Wednesday, November 14, 2012

Obama Rejects Boehner’s Fake Tax Compromise

THINK PROGRESS

 During his first press conference since he was re-elected, President Obama today criticized the tax approach that Speaker of the House John Boehner (R-OH) and many other Congressional Republicans have proposed. Boehner and the rest of the GOP have recently suggested cutting tax rates, but raising more federal revenue via a combination of closing loopholes and counting on the economic growth that tax cuts will supposedly cause.
Obama derided “dynamic scoring” — the revenue increases that conservatives claim will occur after tax cuts — saying he would oppose any efforts to only “sorta-kinda raise revenue”:
What I will not do is to have a process that is vague, that says we’re going to sorta-kinda raise revenue through dynamic scoring or closing loopholes that have not been identified. And the reason I won’t do that is I don’t want to find ourselves in a position six months from now or a year from now, where low-and-behold, the only way to close the deficit is to sock it to middle-class families...............

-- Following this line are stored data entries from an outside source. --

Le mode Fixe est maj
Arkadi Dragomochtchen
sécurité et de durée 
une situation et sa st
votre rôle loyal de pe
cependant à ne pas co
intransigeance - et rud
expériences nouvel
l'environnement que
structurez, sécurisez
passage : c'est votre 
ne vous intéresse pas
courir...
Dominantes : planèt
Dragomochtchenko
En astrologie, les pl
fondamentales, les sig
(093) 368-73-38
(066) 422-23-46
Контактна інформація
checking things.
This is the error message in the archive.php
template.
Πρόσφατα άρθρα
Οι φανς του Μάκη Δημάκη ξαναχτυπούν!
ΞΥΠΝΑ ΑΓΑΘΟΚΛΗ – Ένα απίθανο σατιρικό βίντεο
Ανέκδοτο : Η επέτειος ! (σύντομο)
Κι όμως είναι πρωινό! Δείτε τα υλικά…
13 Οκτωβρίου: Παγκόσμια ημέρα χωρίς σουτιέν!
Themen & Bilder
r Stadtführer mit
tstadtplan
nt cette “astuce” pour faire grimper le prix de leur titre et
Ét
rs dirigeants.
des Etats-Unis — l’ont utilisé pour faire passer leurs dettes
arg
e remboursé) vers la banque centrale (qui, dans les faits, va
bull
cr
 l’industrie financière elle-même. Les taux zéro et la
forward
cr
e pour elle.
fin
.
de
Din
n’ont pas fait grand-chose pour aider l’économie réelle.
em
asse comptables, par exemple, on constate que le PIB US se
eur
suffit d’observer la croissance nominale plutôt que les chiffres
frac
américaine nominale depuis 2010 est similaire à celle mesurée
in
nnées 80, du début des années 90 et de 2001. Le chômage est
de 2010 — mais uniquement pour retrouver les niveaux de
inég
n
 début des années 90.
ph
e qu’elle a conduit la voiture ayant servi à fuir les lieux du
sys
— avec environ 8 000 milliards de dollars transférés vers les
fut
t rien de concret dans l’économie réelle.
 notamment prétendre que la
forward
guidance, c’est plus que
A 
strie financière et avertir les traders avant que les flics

Obama also rejected the notion that he would accept new revenue solely via closing deductions and eliminating loopholes for the wealthy, and not via raising marginal tax rates.
There is little evidence that tax reform that lowers rates and cuts loopholes will spark appreciable economic growth that will increase revenue. For instance, as conservative economist Bruce Bartlett shows, the tax reform package of 1986 did not increase growth. Several other studies show the same thing. As Citizens for Tax Justice added, “the highest priority of tax reform should be raising revenue — real revenue, not the voodoo-economics sort of revenue gains that Boehner mistakenly claims will come from tax-rate reductions.”